High Density Compared to Suburb Sprawling


High Density Compared to Suburb Sprawling

In modern society, people concern more about living environment. It is raised an issue that which place is suitable for living, high-rises centre or suburb sprawl. Two very different articles provide contrasting perspectives on this issue. The article by Michal Mitrany, an advisor on architecture and town planning, on ‘High density neighbourhoods: Who enjoys them’, explores the positive evaluations and benefits in high density.

Another article by T. A. Frank, a writer and an editor at the Washington Monthly, entitled ‘Density versus sprawl’, investigates the reasons why new housing doesn’t work and show what people want. The study by Mitrany offers a sufficient evaluation to contribute to the high-rises neighbourhoods. The main point of Mitrany’s article is that there are some positive effects of high density in neighbourhoods. He argues that the awareness of the potential advantages of high density can be attributed to physical planning and positively evaluated by local residents.

Mitrany cites that the increased chances for social gathering are the most significant advantage. The interviews are conducted by the author to find out that the gender and age group are the most beneficial from the high density. It is also stated a counter argument that high density does not help the development of social relationships on the neighbourhood level. He then concludes that women, young families with children and senior citizens have more positive evaluation and benefits on the high density environment.

Frank’s article seeks to show the need for people who want to live between town centre and sprawling suburb.

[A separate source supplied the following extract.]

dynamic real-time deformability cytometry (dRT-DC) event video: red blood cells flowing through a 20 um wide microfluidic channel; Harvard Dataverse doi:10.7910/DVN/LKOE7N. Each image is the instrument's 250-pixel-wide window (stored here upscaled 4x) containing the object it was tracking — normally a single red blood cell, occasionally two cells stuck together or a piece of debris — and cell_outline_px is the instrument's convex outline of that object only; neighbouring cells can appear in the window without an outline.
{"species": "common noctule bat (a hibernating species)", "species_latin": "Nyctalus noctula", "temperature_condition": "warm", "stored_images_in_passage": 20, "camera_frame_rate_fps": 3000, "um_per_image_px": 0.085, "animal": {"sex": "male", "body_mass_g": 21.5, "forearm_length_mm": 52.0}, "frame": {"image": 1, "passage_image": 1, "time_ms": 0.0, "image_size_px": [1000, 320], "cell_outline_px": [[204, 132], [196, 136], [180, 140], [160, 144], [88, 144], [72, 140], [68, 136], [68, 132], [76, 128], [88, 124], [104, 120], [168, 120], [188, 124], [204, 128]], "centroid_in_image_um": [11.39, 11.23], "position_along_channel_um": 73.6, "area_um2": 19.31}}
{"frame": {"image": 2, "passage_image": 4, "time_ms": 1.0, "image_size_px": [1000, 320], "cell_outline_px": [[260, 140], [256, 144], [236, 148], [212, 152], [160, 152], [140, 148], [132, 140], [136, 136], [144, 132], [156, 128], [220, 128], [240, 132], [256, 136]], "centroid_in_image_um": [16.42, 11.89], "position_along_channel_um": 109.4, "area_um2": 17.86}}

He also states that, in contrast, government prefers the high density because of the expensive cost of sprawling. The reason is identified by Frank that government passes the anti-sprawl law, which could help city centre’s economic growth. Other problems are discovered by the author such as parking policies, cost of living and limited supply of housing. He studies previous research to compare the conflicts.

In the end, Frank suggests that supplies from a neighbourhood include safety and quality schools could contribute to families moving to high-rises that lack parking. Both articles take the high density in neighbourhoods into account. Mitrany offers a point of view that high density has positive evaluation and advantages in neighbourhoods. It is effective to collect the results by conducting interviews in Haifa, Israel. In attempting to support his arguments, he compiles a lot of statistics and graphs from the interviews.

By analysing those figures, the author identifies population groups that benefit from the high density. It would be more persuasive if Mitrany had quoted some statistics from other cities in other countries to show the same results. In contrast, Frank specifically focuses on the need for people who want to live in a better environment and seeks a middle level space. In his work the author tries to find out what Americans want and the problems. He seems to state the negative neighbourhoods in high density but does not offer sufficient details.

Although Frank make a recommendation, some detailed statistics giving to support his position would have been helpful. In conclusion, these articles make a brief understanding of current issues surrounding the neighbourhoods in high-rises and in sprawling. The findings of Frank demonstrate the contradictions between the government and residents and he also make a suggestion to deal with the problems. However, Mitrany presents a more supportive and persuasive perspective towards the evaluation on high neighbourhood density to satisfy more people’s needs.